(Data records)

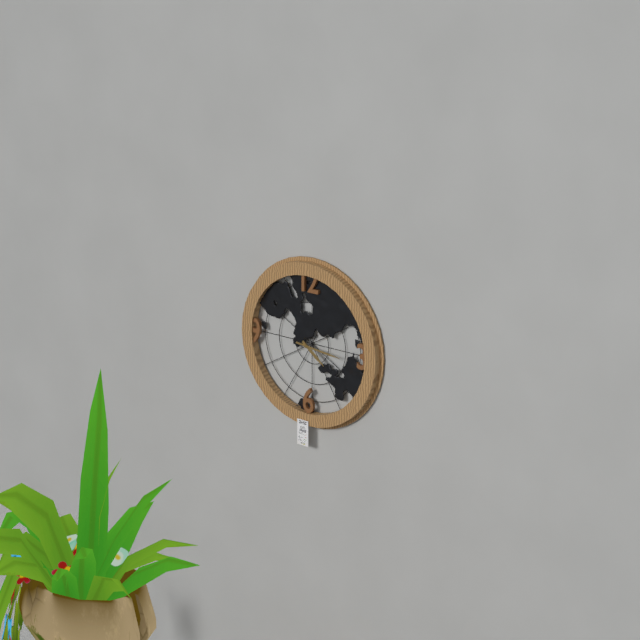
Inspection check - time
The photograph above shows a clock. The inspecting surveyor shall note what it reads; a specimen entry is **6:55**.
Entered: **4:16**
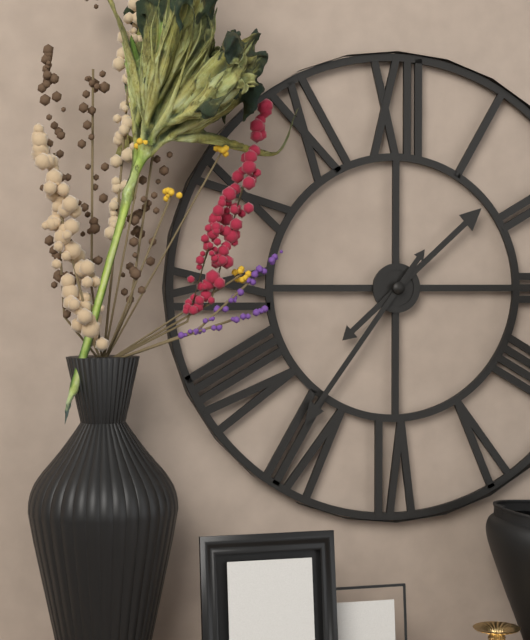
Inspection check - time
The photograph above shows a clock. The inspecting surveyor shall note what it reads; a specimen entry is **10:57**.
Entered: **1:36**
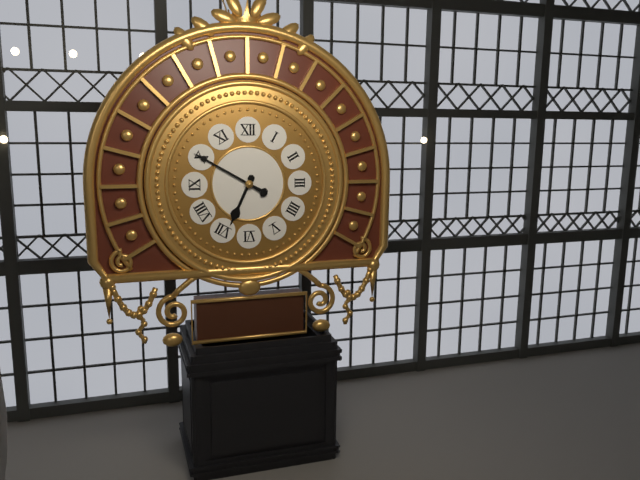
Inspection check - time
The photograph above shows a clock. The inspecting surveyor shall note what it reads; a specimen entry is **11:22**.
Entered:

__THE PROBLEM__. Please swap "surveyor" for "officer" everywhere in the records above and write them out again with nothing else changed. Leave out the pictures.

__SOLUTION TO THE PROBLEM__.
Inspection check - time
The photograph above shows a clock. The inspecting officer shall note what it reads; a specimen entry is **6:55**.
Entered: **4:16**
Inspection check - time
The photograph above shows a clock. The inspecting officer shall note what it reads; a specimen entry is **10:57**.
Entered: **1:36**
Inspection check - time
The photograph above shows a clock. The inspecting officer shall note what it reads; a specimen entry is **11:22**.
Entered:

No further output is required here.